The following appears in the July 5-11 2013 issue of the Long Island Business News:

Gov. Andrew Cuomo’s voter approval ratings have been dropping like a rock, from the high 70s to the mid-50s. Why? He’s been exposed as just another pol whose actions do not live up to his big talk.

To boast that his third budget in a row passed on time, Cuomo abandoned the sound and tough fiscal measures he employed in his first year in office.

Instead, he adopted the Mario Cuomo/George Pataki smoke and mirrors approach to balancing budgets.

Hence, the Cuomo budget for fiscal 2013-2014 is riddled with one-shot revenue, tax and fee increases, back-door borrowing and overly optimistic revenue estimates.

His most egregious budget gimmick is the $350 rebate check, to be delivered by mail to a select group of New Yorkers, which will cost taxpayers about $400 million. The checks will not be distributed during the present fiscal year, by the way, but in October 2014, one month before the state elections.

Another dismal failure has been Cuomo’s much heralded Public Integrity Act, which included the Joint Commission on Public Ethics.

The slew of state legislators indicted in May and the Assemblyman Vito Lopez scandal proved the “new and improved” ethics board is a toothless tiger.

As for Cuomo’s 2013 legislative achievements, there’s not much to write home about:

The Fiscal Restructuring Board Cuomo alleged will help financially distressed municipalities is nothing more than a subterfuge for the extension of the rigged mandatory arbitration law written by the public employee unions.

The pension budget relief program doesn’t curb ever-growing local government pension contributions. It merely sticks current liabilities to future generations of taxpayers.

The LIPA legislation will probably do little to help struggling commercial and residential ratepayers. The re-structuring of LIPA debt, particularly with interest rates trending upward, is not expected to achieve the projected $30 million in annual savings.

The governor blinked on the proposal to decrease LIPA/National Grid payments in lieu of taxes to local governments and school districts, which total $586 million annually.

He failed to acknowledge that the payments are based on outrageously over-assessed values of electrical facilities and are unfair subsidies to favored government sub-divisions.

The approved casino plan is irrational. Giving casino location preference to upstate communities and not to New York City and Long Island where there is demand could prove to be disastrous.

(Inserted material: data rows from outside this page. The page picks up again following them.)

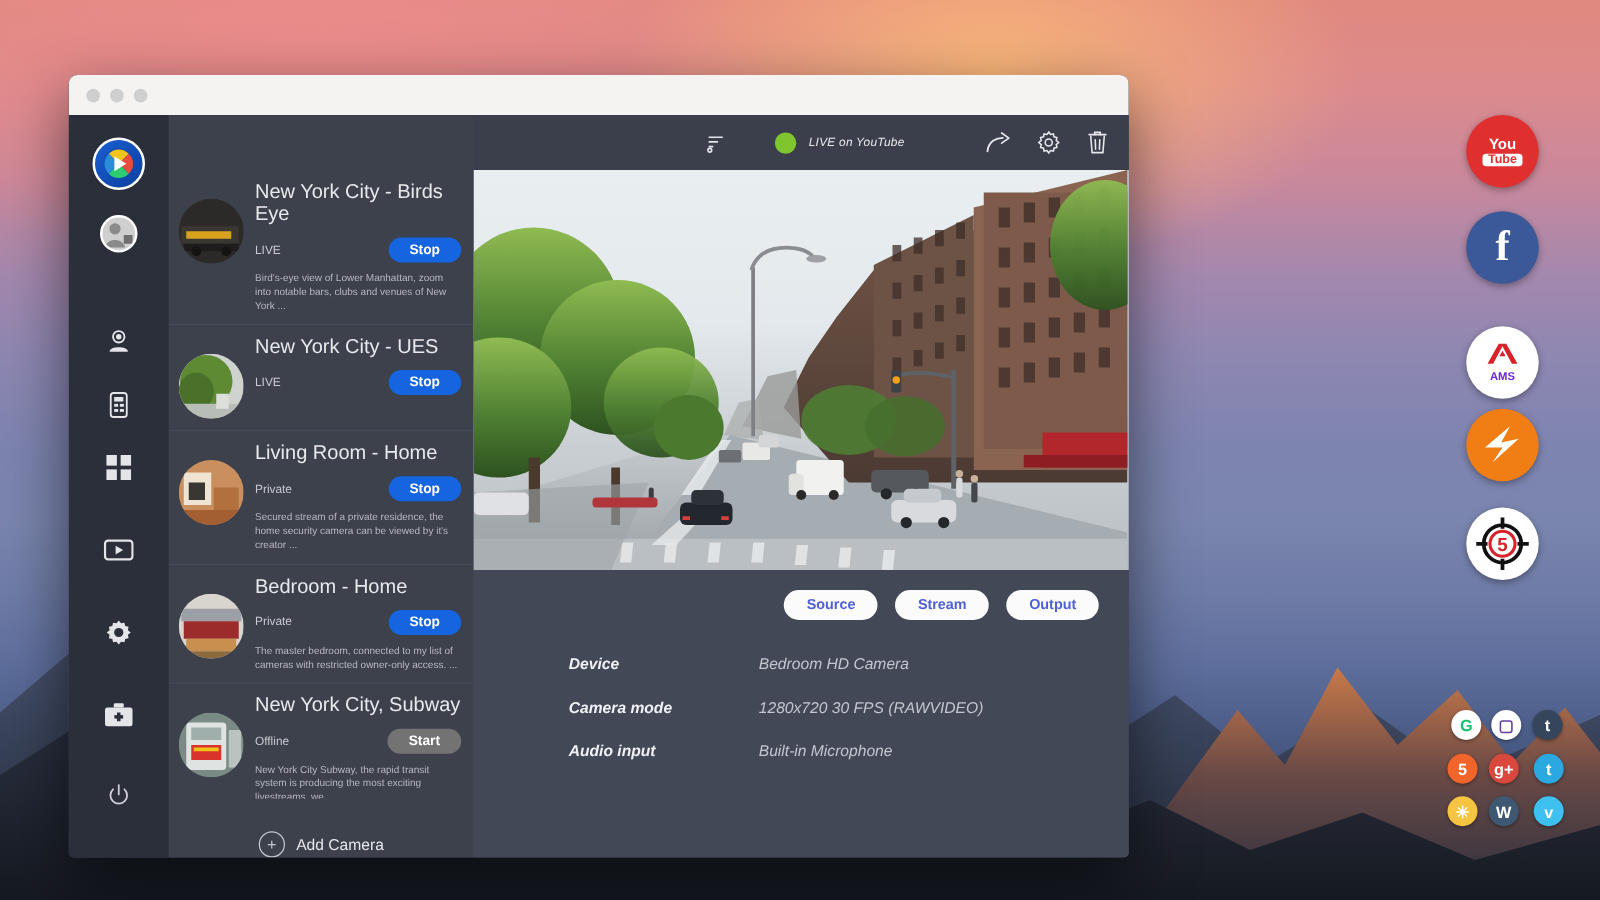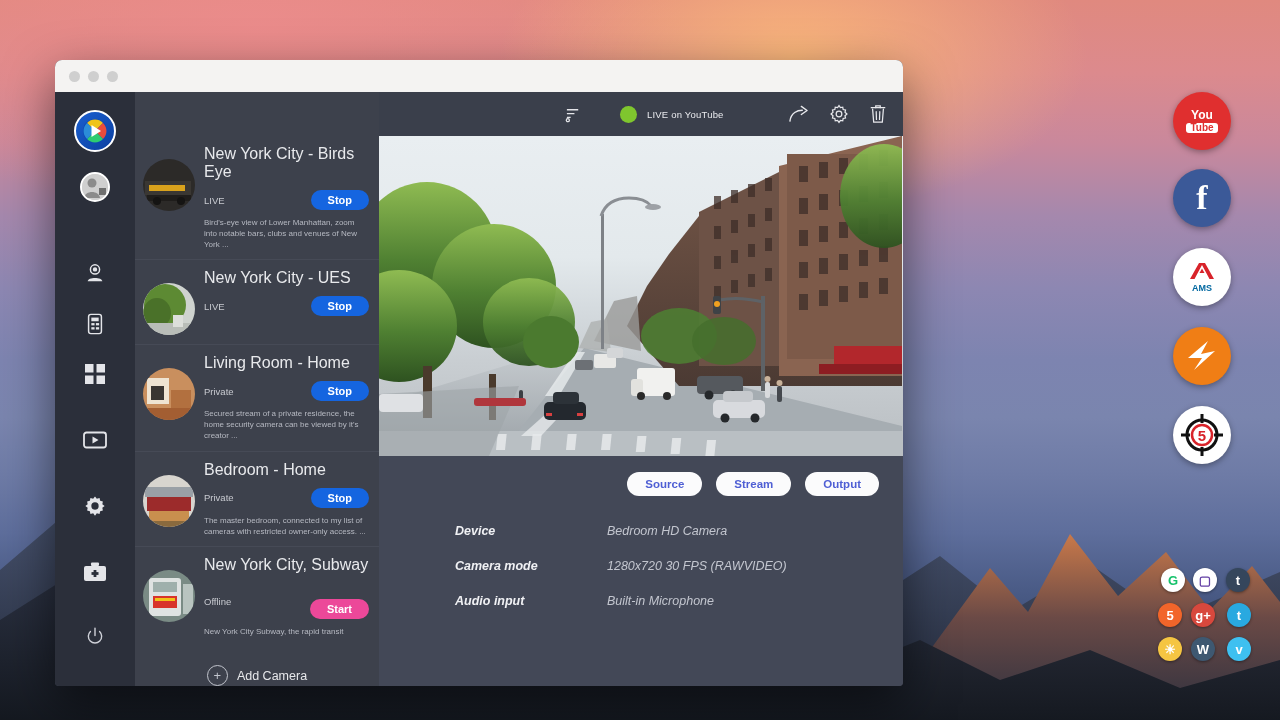"LIVE on YouTube" #live-wrap { font-style: none -> italic }
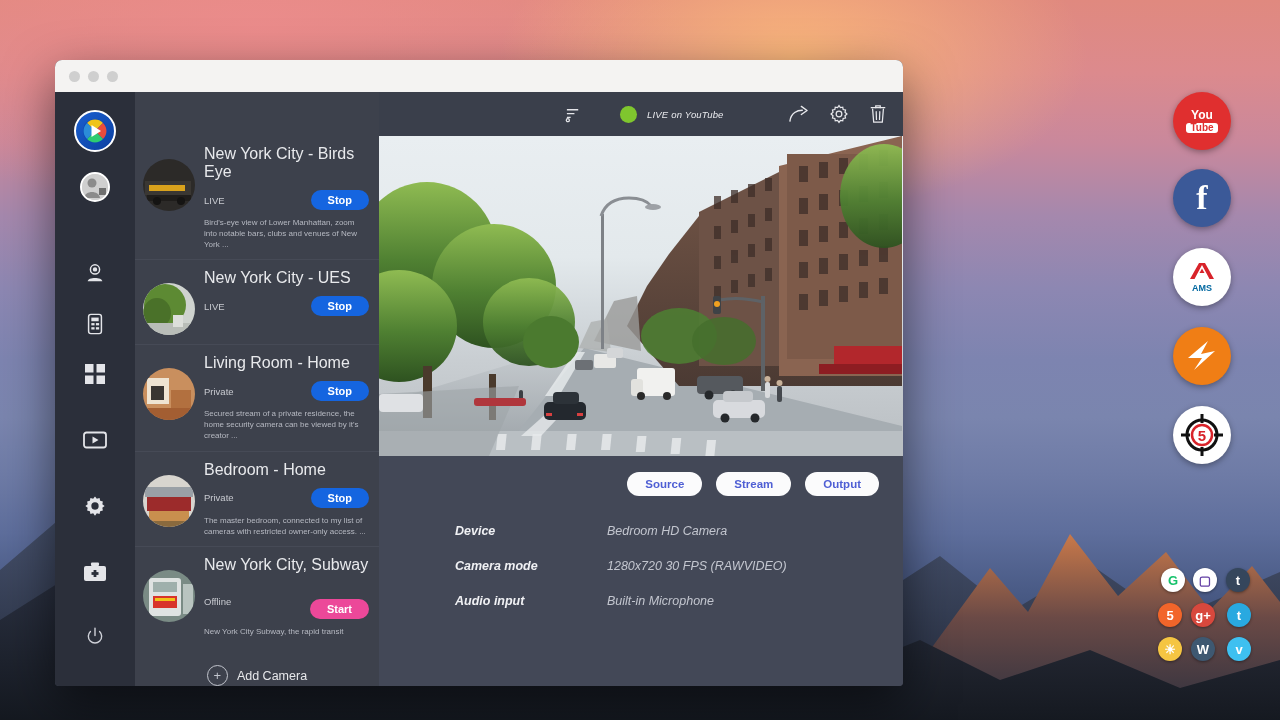"AMS" div.dock-icon { color: #0369a1 -> #6d28d9; top: 248px -> 261px }
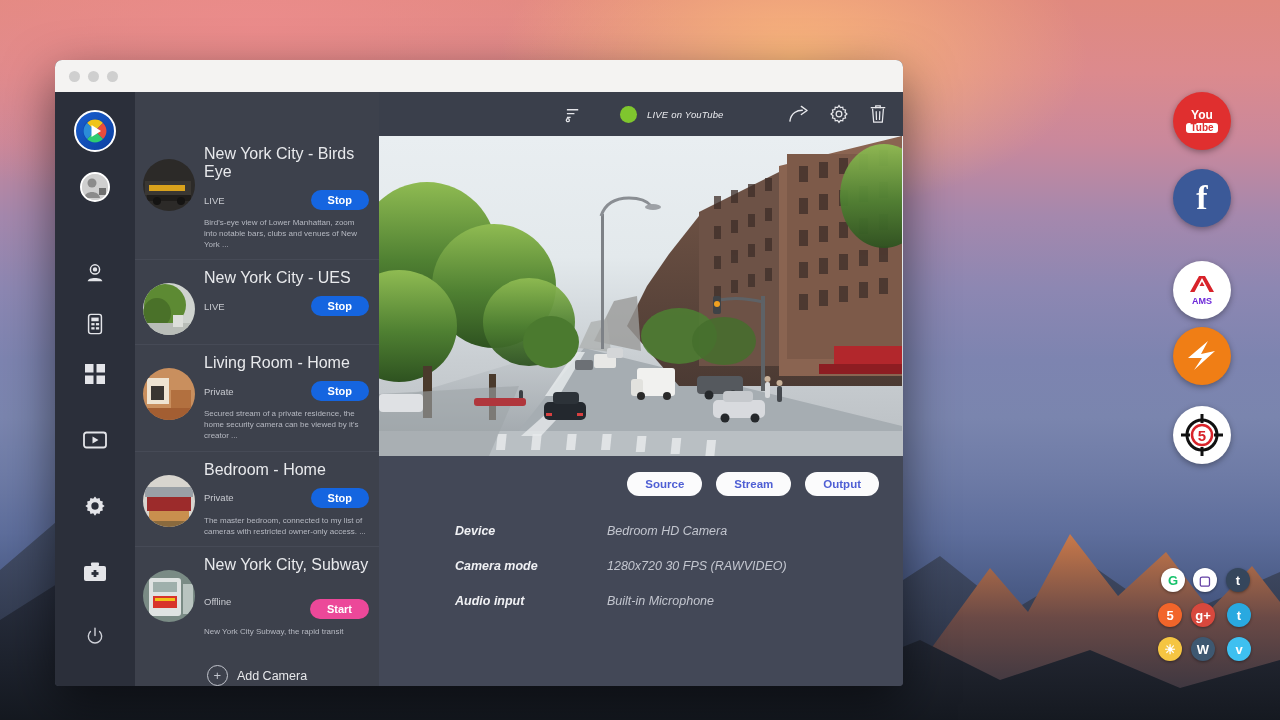"Start" button.cam-btn { background: #ec4899 -> #737373; margin-top: 16px -> none }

Private-sector investors may not have any interest in ponying up hundreds of millions of dollars for gambling ventures in areas that may not attract the “high-rollers” needed to make facilities profitable.

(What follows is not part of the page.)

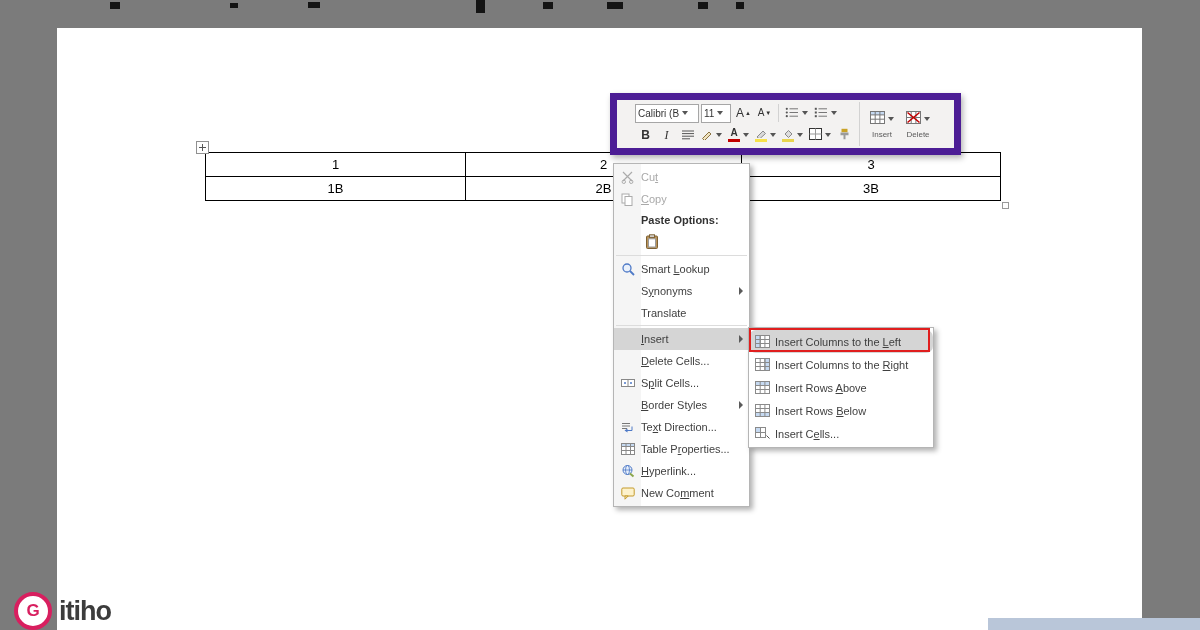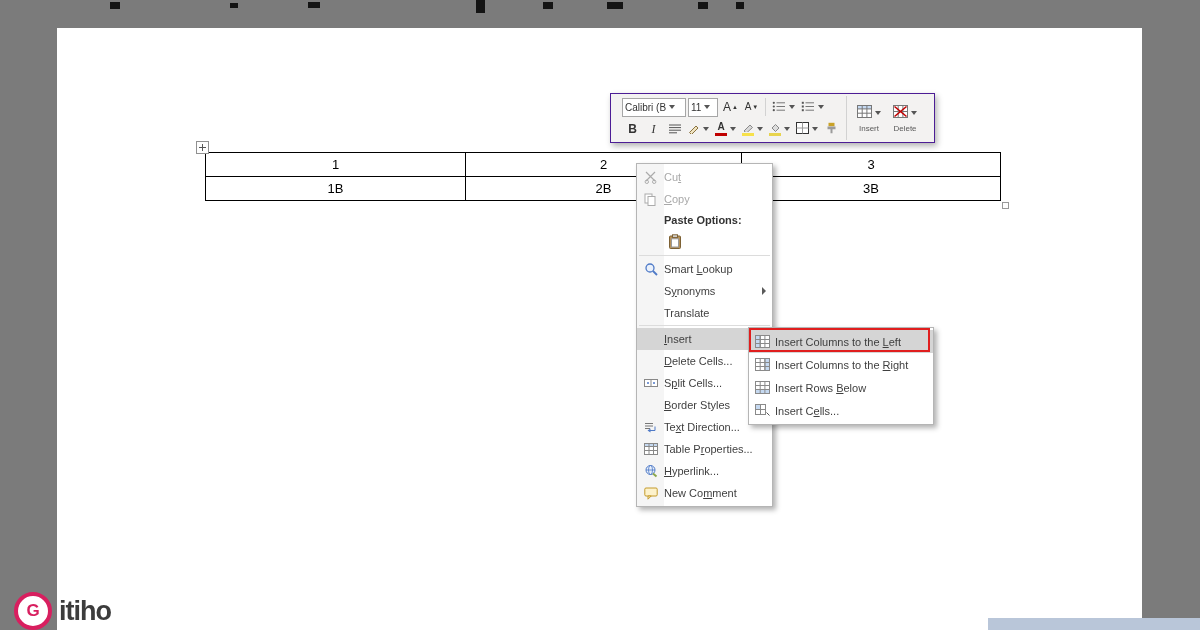"Calibri (B" .mini-toolbar { border: 1px solid #4c1d95 -> 7px solid #4c1d95; padding: 2px 11px -> 2px 18px }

Don’t be surprised if voters reject the constitutional amendment to legalize casinos this November.

Cuomo’s over-hyped tax-free zones on state-owned land on or near public or private universities, which now includes New York City, will probably go the way of Pataki’s failed and scandal-ridden tax-free enterprise zones. Expect the politically connected to be awarded tax-free havens, with few jobs created.

Finally, Cuomo’s hastily drafted campaign finance bill and his fatally flawed women’s rights legislation – both introduced in the final days of the legislative session – got nowhere.

All the glowing press releases proclaiming the dawn of a new New York cannot cover up the fact that the governor’s drive to change the business climate by cutting taxes and regulations has stalled.

The proof Cuomo has failed: The dim-witted governor of Texas has figured the Empire State is ripe for the picking and has financed an advertising campaign aimed at poaching businesses.

If that’s not a wake-up call for Cuomo, I don’t know what it will take to jar him out of his political coma.